§ **TESTO DI RIFERIMENTO**
<<<<

Sul numero 7-8 di Nuovi Argomenti Alberto Moravia pubblica una decina di pagine, «Illeggibilità e potere »: note e considerazioni critiche che prendono le mosse da una propo­sizione che mi accadde di scrivere, alcuni mesi or sono, a chiusa di una recensione. Dio sa quanto io’abbia cara la figura istituzionale del commentatore: e questo quinterno di note, che il noto romanziere ha appeso a quelle righe, dovrebbe costituire un evento illustre ed eccitante.

Vi sono tuttavia alcune limitazioni: il Mo­ravia non nomina mai « il critico » cui si rife­riscono le sue note, non cita la recensione, e neppure quelle tre righe che hanno ispirato la sua meditata polemica. Non disapprovo la sua discrezione. Infatti, scorrendo i primi para­grafi del saggio, ho sperimentato la frustrante, deprimente sensazione che tocca in sorte a chi racconti una socievole storiella, e la veda accolta, seriosamente, come un abbozzo di Weltanschauung, o una analisi concettuale.

>>>>

§ **MATERIALE FORNITO**
<<<<

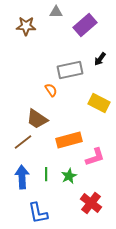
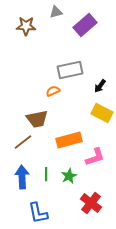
gray triangle: rotated 16 degrees counterclockwise
black arrow: moved 27 px down
orange semicircle: moved 2 px right, 1 px down; rotated 80 degrees counterclockwise
yellow rectangle: moved 3 px right, 10 px down
brown trapezoid: rotated 45 degrees counterclockwise
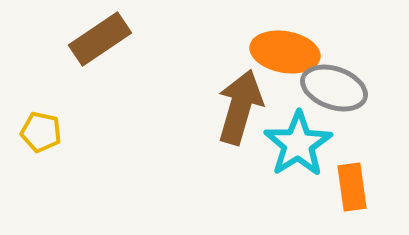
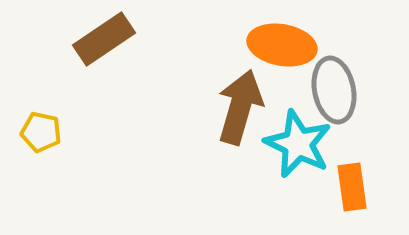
brown rectangle: moved 4 px right
orange ellipse: moved 3 px left, 7 px up
gray ellipse: moved 2 px down; rotated 60 degrees clockwise
cyan star: rotated 14 degrees counterclockwise
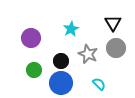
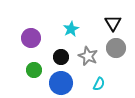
gray star: moved 2 px down
black circle: moved 4 px up
cyan semicircle: rotated 72 degrees clockwise
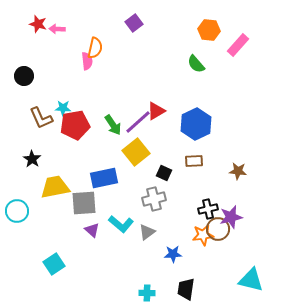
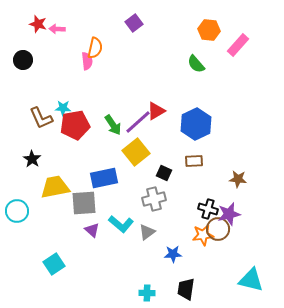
black circle: moved 1 px left, 16 px up
brown star: moved 8 px down
black cross: rotated 30 degrees clockwise
purple star: moved 2 px left, 3 px up
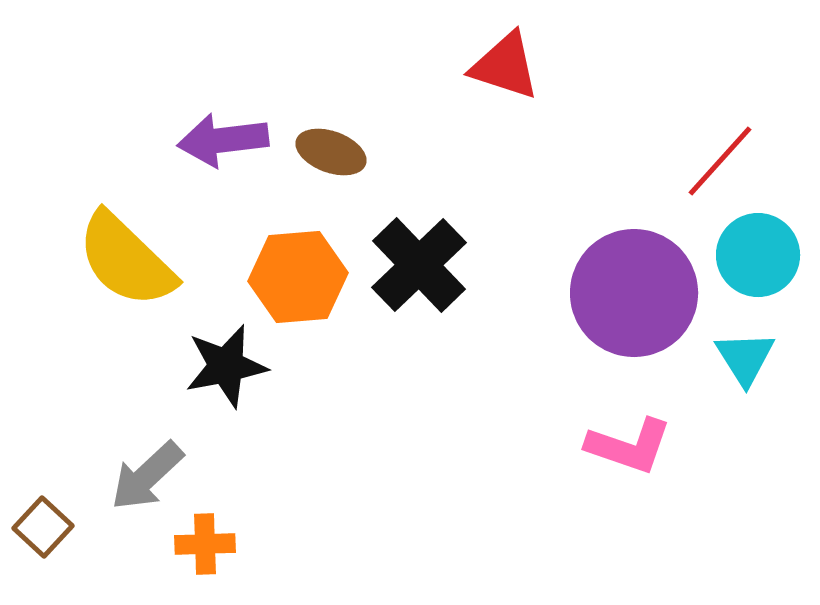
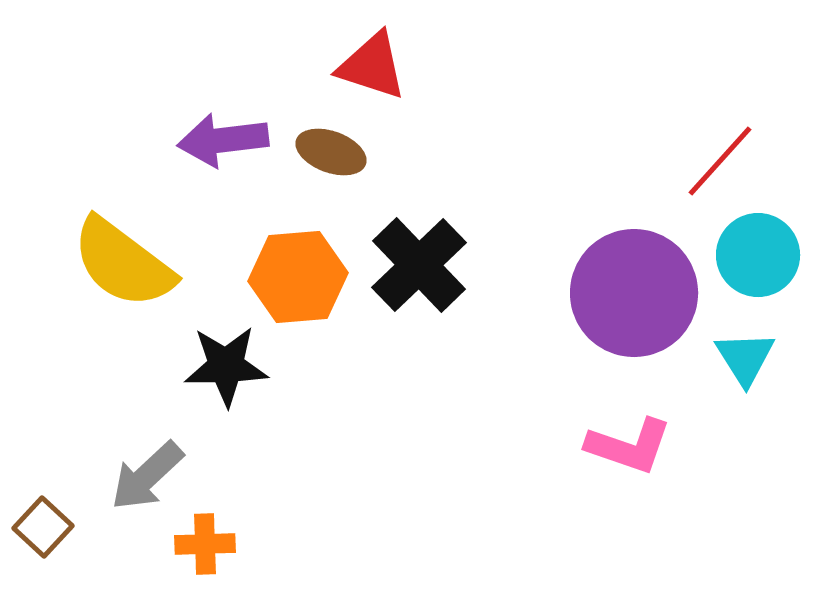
red triangle: moved 133 px left
yellow semicircle: moved 3 px left, 3 px down; rotated 7 degrees counterclockwise
black star: rotated 10 degrees clockwise
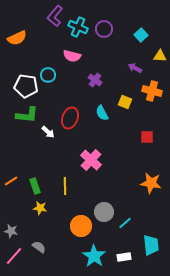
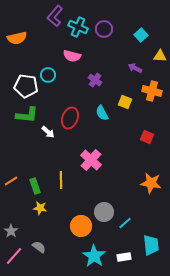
orange semicircle: rotated 12 degrees clockwise
red square: rotated 24 degrees clockwise
yellow line: moved 4 px left, 6 px up
gray star: rotated 24 degrees clockwise
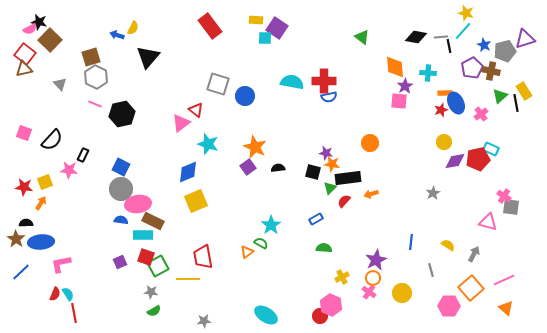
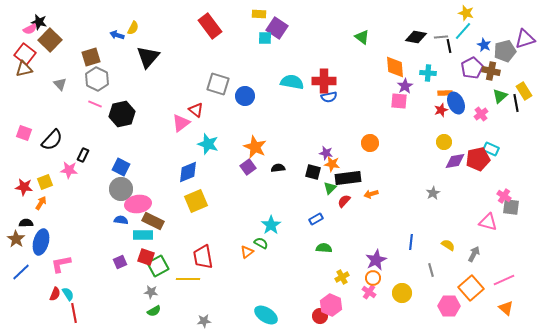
yellow rectangle at (256, 20): moved 3 px right, 6 px up
gray hexagon at (96, 77): moved 1 px right, 2 px down
blue ellipse at (41, 242): rotated 70 degrees counterclockwise
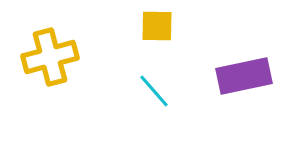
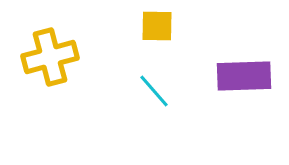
purple rectangle: rotated 10 degrees clockwise
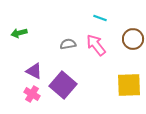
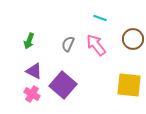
green arrow: moved 10 px right, 8 px down; rotated 56 degrees counterclockwise
gray semicircle: rotated 56 degrees counterclockwise
yellow square: rotated 8 degrees clockwise
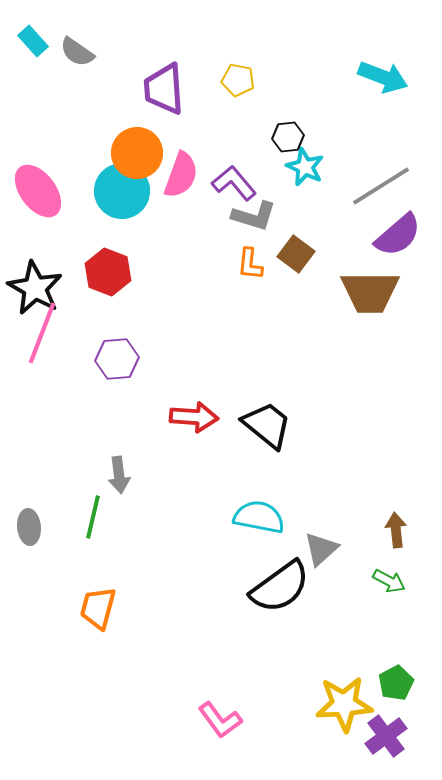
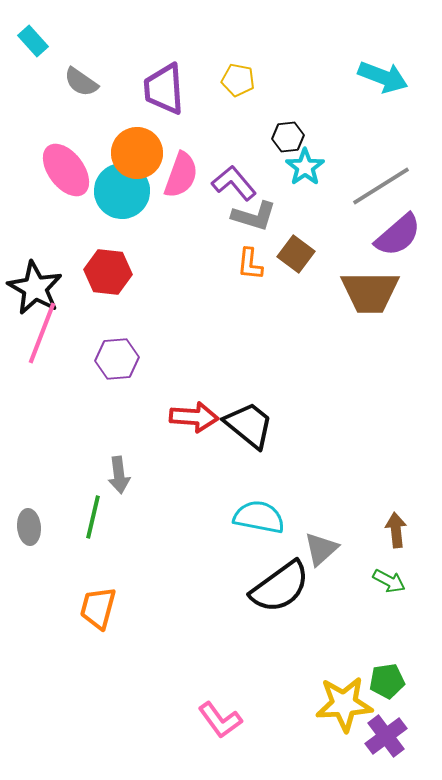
gray semicircle: moved 4 px right, 30 px down
cyan star: rotated 12 degrees clockwise
pink ellipse: moved 28 px right, 21 px up
red hexagon: rotated 15 degrees counterclockwise
black trapezoid: moved 18 px left
green pentagon: moved 9 px left, 2 px up; rotated 20 degrees clockwise
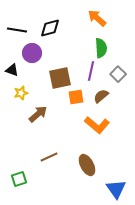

>>>>

§ **CONSEGNE DELL'ESERCIZIO**
• A. Secondo il brano su Moravia, con quale titolo Moravia pubblica la sua decina di pagine su Nuovi Argomenti?
• B. Riscrivi fedelmente il passo del brano su Moravia che va da "Vi sono tuttavia" a "una analisi concettuale.".
Il materiale non ha alcun ruolo in questo esercizio.

§ **RISPOSTE SVOLTE**
• A. «Illeggibilità e potere».

• B.
Vi sono tuttavia alcune limitazioni: il Mo­ravia non nomina mai « il critico » cui si rife­riscono le sue note, non cita la recensione, e neppure quelle tre righe che hanno ispirato la sua meditata polemica. Non disapprovo la sua discrezione. Infatti, scorrendo i primi para­grafi del saggio, ho sperimentato la frustrante, deprimente sensazione che tocca in sorte a chi racconti una socievole storiella, e la veda accolta, seriosamente, come un abbozzo di Weltanschauung, o una analisi concettuale.